Here, Respondent has provided substantial allegations and evidence regarding its rights and legitimate interests in the disputed domain names. The Response includes a six-page declaration signed by Respondent Mikayel Israyelyan, along with eight annexes (including photographs of Respondent's factory in Armenia, the birth certificate for Eva Israyelyan and screenshots for Respondent's Eva Water product using non-English words). This declaration and annexes support Respondent's stated reasons for registering the disputed domain names, its ignorance of Complainant's U.S. rights in the EVA trademark, its business activities exclusively outside the United States and its current and planned uses for the disputed domain names.
These allegations and evidence, which the Panel has no reason to question, are consistent with the Respondent's use of, or demonstrable preparations to use, the disputed domain names in connection with a bona fide offering of goods or services, before any notice of this dispute – as protected by paragraph 4(c)(i) of the Policy. See, e.g., FINAXA Société Anonyme v. Vitalie Popa, WIPO Case No. D2004-0873, in which the panel failed to find that the respondent lacked rights or legitimate interests, noting that "Respondent points out that its offerings of goods and services only target companies and individuals within the Republic of Moldova, a country in which Complainant is neither active nor known to a greater public."

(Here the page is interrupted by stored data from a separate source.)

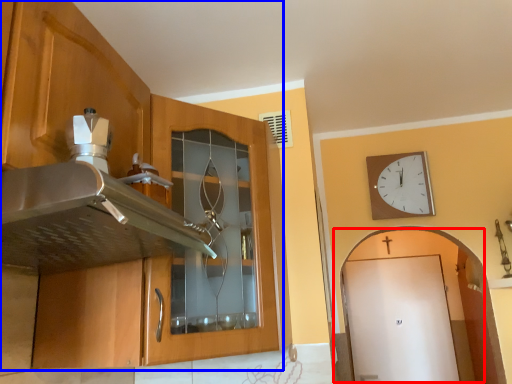
Question: Among these objects, which one is nearest to the camera, door (highlighted by a red box) or cabinetry (highlighted by a blue box)?

Choices:
 (A) door
 (B) cabinetry

Answer: (B)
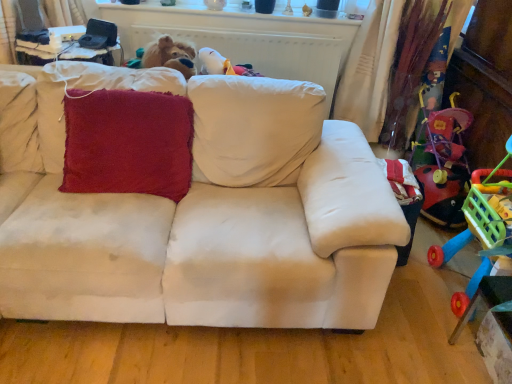
Question: Can you confirm if beige fabric couch at center is taller than velvety red cushion at center?

Choices:
 (A) yes
 (B) no

Answer: (A)

Question: Does beige fabric couch at center turn towards velvety red cushion at center?

Choices:
 (A) yes
 (B) no

Answer: (A)

Question: Does beige fabric couch at center have a greater width compared to velvety red cushion at center?

Choices:
 (A) yes
 (B) no

Answer: (A)

Question: From the image's perspective, is beige fabric couch at center below velvety red cushion at center?

Choices:
 (A) yes
 (B) no

Answer: (A)

Question: From a real-world perspective, is beige fabric couch at center below velvety red cushion at center?

Choices:
 (A) no
 (B) yes

Answer: (B)

Question: Is beige fabric couch at center far away from velvety red cushion at center?

Choices:
 (A) no
 (B) yes

Answer: (A)

Question: From a real-world perspective, is beige fabric couch at center positioned under rubberized plastic shopping cart at right based on gravity?

Choices:
 (A) no
 (B) yes

Answer: (B)

Question: Is beige fabric couch at center wider than rubberized plastic shopping cart at right?

Choices:
 (A) no
 (B) yes

Answer: (B)

Question: Is beige fabric couch at center positioned with its back to rubberized plastic shopping cart at right?

Choices:
 (A) yes
 (B) no

Answer: (B)

Question: Considering the relative sizes of beige fabric couch at center and rubberized plastic shopping cart at right in the image provided, is beige fabric couch at center bigger than rubberized plastic shopping cart at right?

Choices:
 (A) no
 (B) yes

Answer: (B)

Question: From a real-world perspective, is beige fabric couch at center on rubberized plastic shopping cart at right?

Choices:
 (A) yes
 (B) no

Answer: (B)

Question: From the image's perspective, is beige fabric couch at center located beneath rubberized plastic shopping cart at right?

Choices:
 (A) no
 (B) yes

Answer: (A)

Question: Is rubberized plastic shopping cart at right outside velvety red cushion at center?

Choices:
 (A) no
 (B) yes

Answer: (B)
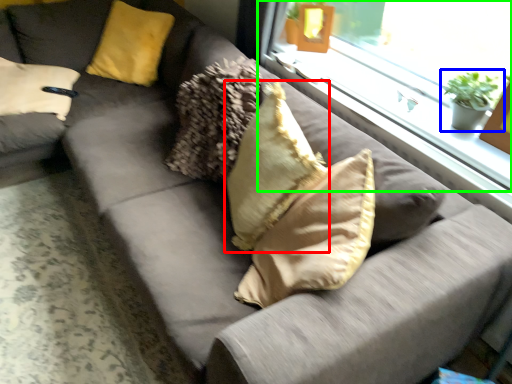
Question: Considering the real-world distances, which object is closest to pillow (highlighted by a red box)? houseplant (highlighted by a blue box) or window (highlighted by a green box).

Choices:
 (A) houseplant
 (B) window

Answer: (B)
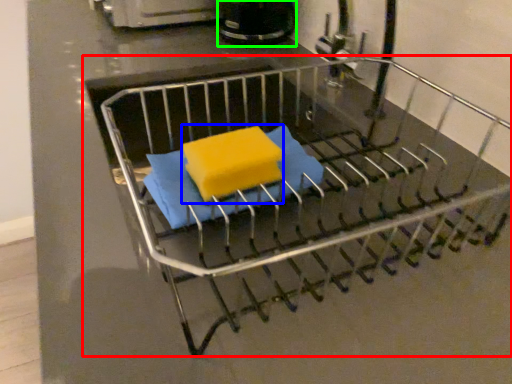
Question: Which object is the closest to the furniture (highlighted by a red box)? Choose among these: cheese (highlighted by a blue box) or appliance (highlighted by a green box).

Choices:
 (A) cheese
 (B) appliance

Answer: (A)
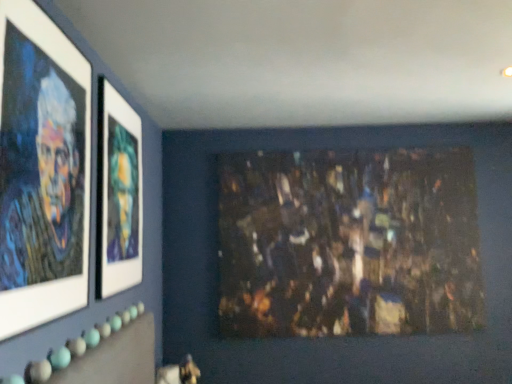
Question: Does matte glass picture frame at upper left, the second picture frame viewed from the front, appear on the right side of dark textured painting at center?

Choices:
 (A) yes
 (B) no

Answer: (B)

Question: Does matte glass picture frame at upper left, the first picture frame viewed from the back, have a lesser height compared to dark textured painting at center?

Choices:
 (A) no
 (B) yes

Answer: (B)

Question: Is matte glass picture frame at upper left, the second picture frame viewed from the front, taller than dark textured painting at center?

Choices:
 (A) yes
 (B) no

Answer: (B)

Question: From a real-world perspective, is matte glass picture frame at upper left, the second picture frame viewed from the front, below dark textured painting at center?

Choices:
 (A) yes
 (B) no

Answer: (B)

Question: Is matte glass picture frame at upper left, the second picture frame viewed from the front, surrounding dark textured painting at center?

Choices:
 (A) yes
 (B) no

Answer: (B)

Question: From a real-world perspective, is matte glass picture frame at upper left, the second picture frame viewed from the front, physically above dark textured painting at center?

Choices:
 (A) no
 (B) yes

Answer: (B)

Question: From a real-world perspective, does matte black portrait at left, arranged as the 1th picture frame when viewed from the front, stand above matte glass picture frame at upper left, the first picture frame viewed from the back?

Choices:
 (A) no
 (B) yes

Answer: (A)

Question: Is matte black portrait at left, arranged as the 1th picture frame when viewed from the front, oriented away from matte glass picture frame at upper left, the first picture frame viewed from the back?

Choices:
 (A) no
 (B) yes

Answer: (A)

Question: Is the depth of matte black portrait at left, which is counted as the 2th picture frame, starting from the back, greater than that of matte glass picture frame at upper left, the first picture frame viewed from the back?

Choices:
 (A) no
 (B) yes

Answer: (A)

Question: Are matte black portrait at left, arranged as the 1th picture frame when viewed from the front, and matte glass picture frame at upper left, the second picture frame viewed from the front, far apart?

Choices:
 (A) yes
 (B) no

Answer: (B)

Question: Does matte black portrait at left, arranged as the 1th picture frame when viewed from the front, have a larger size compared to matte glass picture frame at upper left, the second picture frame viewed from the front?

Choices:
 (A) yes
 (B) no

Answer: (B)

Question: Considering the relative sizes of matte black portrait at left, which is counted as the 2th picture frame, starting from the back, and matte glass picture frame at upper left, the first picture frame viewed from the back, in the image provided, is matte black portrait at left, which is counted as the 2th picture frame, starting from the back, wider than matte glass picture frame at upper left, the first picture frame viewed from the back,?

Choices:
 (A) yes
 (B) no

Answer: (B)

Question: Is dark textured painting at center turned away from matte glass picture frame at upper left, the first picture frame viewed from the back?

Choices:
 (A) yes
 (B) no

Answer: (B)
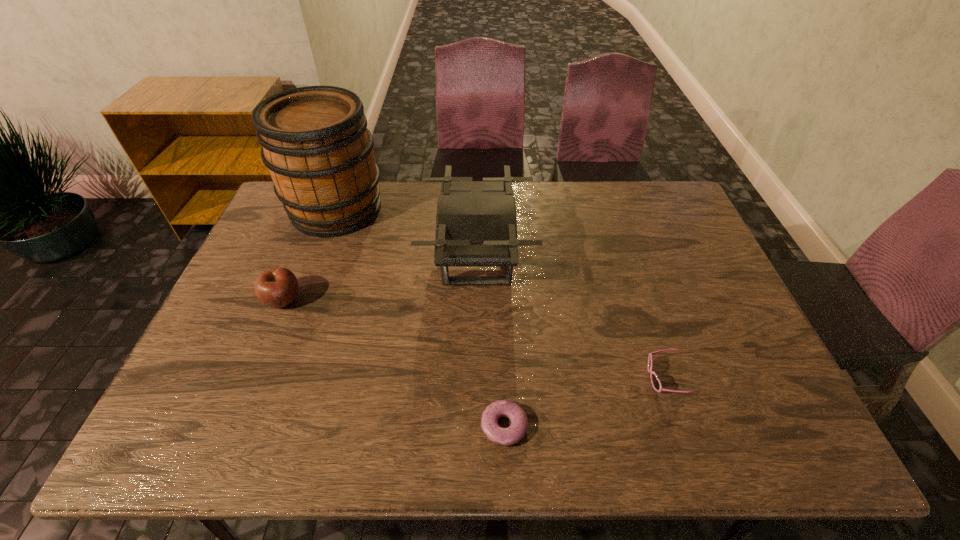
The width and height of the screenshot is (960, 540). What are the coordinates of `vacant point that satisfies the following two spatial constraints: 1. on the front side of the cider; 2. on the right side of the nearest object` in the screenshot? It's located at (256, 426).

Find the location of `free location that satisfies the following two spatial constraints: 1. with a camera mounted on the underside of the drone; 2. on the right side of the nearest object`. free location that satisfies the following two spatial constraints: 1. with a camera mounted on the underside of the drone; 2. on the right side of the nearest object is located at coordinates (476, 426).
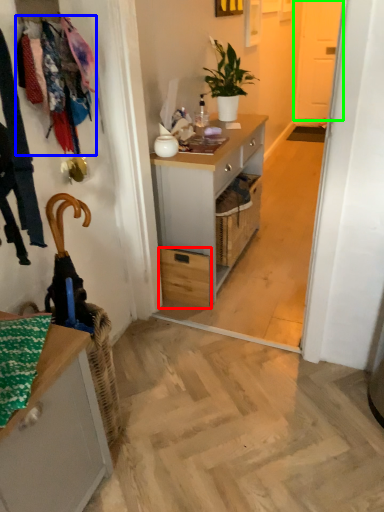
Question: Which object is positioned farthest from drawer (highlighted by a red box)? Select from clothesline (highlighted by a blue box) and screen door (highlighted by a green box).

Choices:
 (A) clothesline
 (B) screen door

Answer: (B)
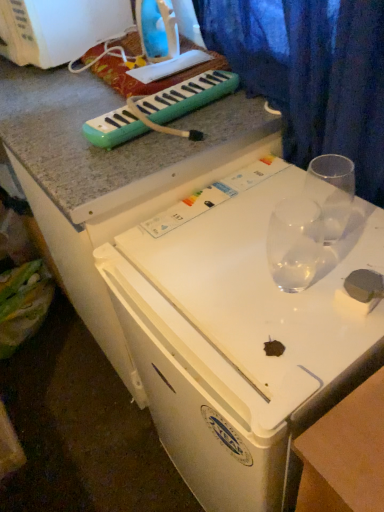
Identify the location of free space behind clear glass martini glass at center, the 2th martini glass positioned from the right. The width and height of the screenshot is (384, 512). (273, 220).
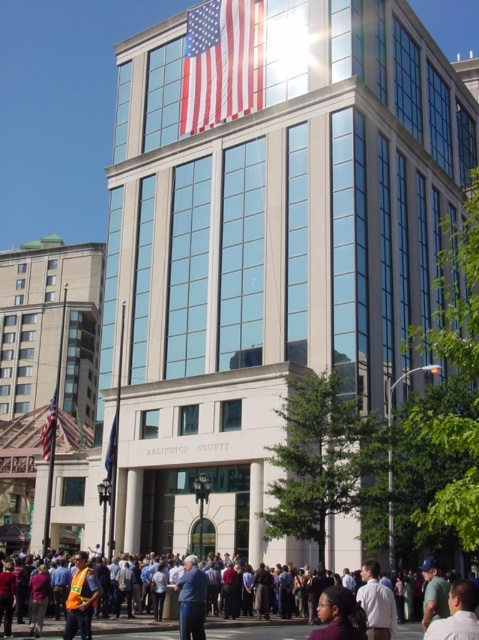
Question: Considering the relative positions of blue fabric shirt at center and red fabric flag at left in the image provided, where is blue fabric shirt at center located with respect to red fabric flag at left?

Choices:
 (A) below
 (B) above

Answer: (A)

Question: Observing the image, what is the correct spatial positioning of red fabric flag at left in reference to blue fabric flag at center?

Choices:
 (A) below
 (B) above

Answer: (A)

Question: Which object is farther from the camera taking this photo?

Choices:
 (A) white shirt at center
 (B) blue fabric shirt at center

Answer: (B)

Question: Estimate the real-world distances between objects in this image. Which object is farther from the american flag at upper center?

Choices:
 (A) red fabric flag at left
 (B) reflective orange vest at lower left
 (C) white shirt at center
 (D) orange safety vest at lower left

Answer: (C)

Question: Does dark brown hair at lower center come in front of light brown hair at lower right?

Choices:
 (A) yes
 (B) no

Answer: (B)

Question: Which point is closer to the camera taking this photo?

Choices:
 (A) (109, 436)
 (B) (444, 628)
 (C) (198, 602)

Answer: (B)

Although Complainant's reference to the opposition proceeding at the U.S. Trademark Trial and Appeal Board ("TTAB") regarding Respondent's application for the mark EVAWATER is interesting, the Panel does not find it directly relevant to this proceeding. The defendant in the TTAB proceeding was Evawater, Inc., not Mikayel Israyelyan or Muse Lifestyle Group. Further, the TTAB proceeding resulted in a default judgment with respect to a single trademark application and is not conclusive as to whether the defendant in that proceeding – let alone the Respondent in this proceeding – lacks rights or legitimate interests in the mark EVA.
Accordingly, the Panel finds that Complainant has failed to prove the second element of the Policy.
C. Registered and Used in Bad Faith
As stated above, given that the Panel in the instant case finds that Complainant has failed to prove the second element of the Policy – that is, paragraph 4(a)(ii) – the Panel makes no findings with respect to the third element of the Policy.
For the foregoing reasons, the Complaint is denied.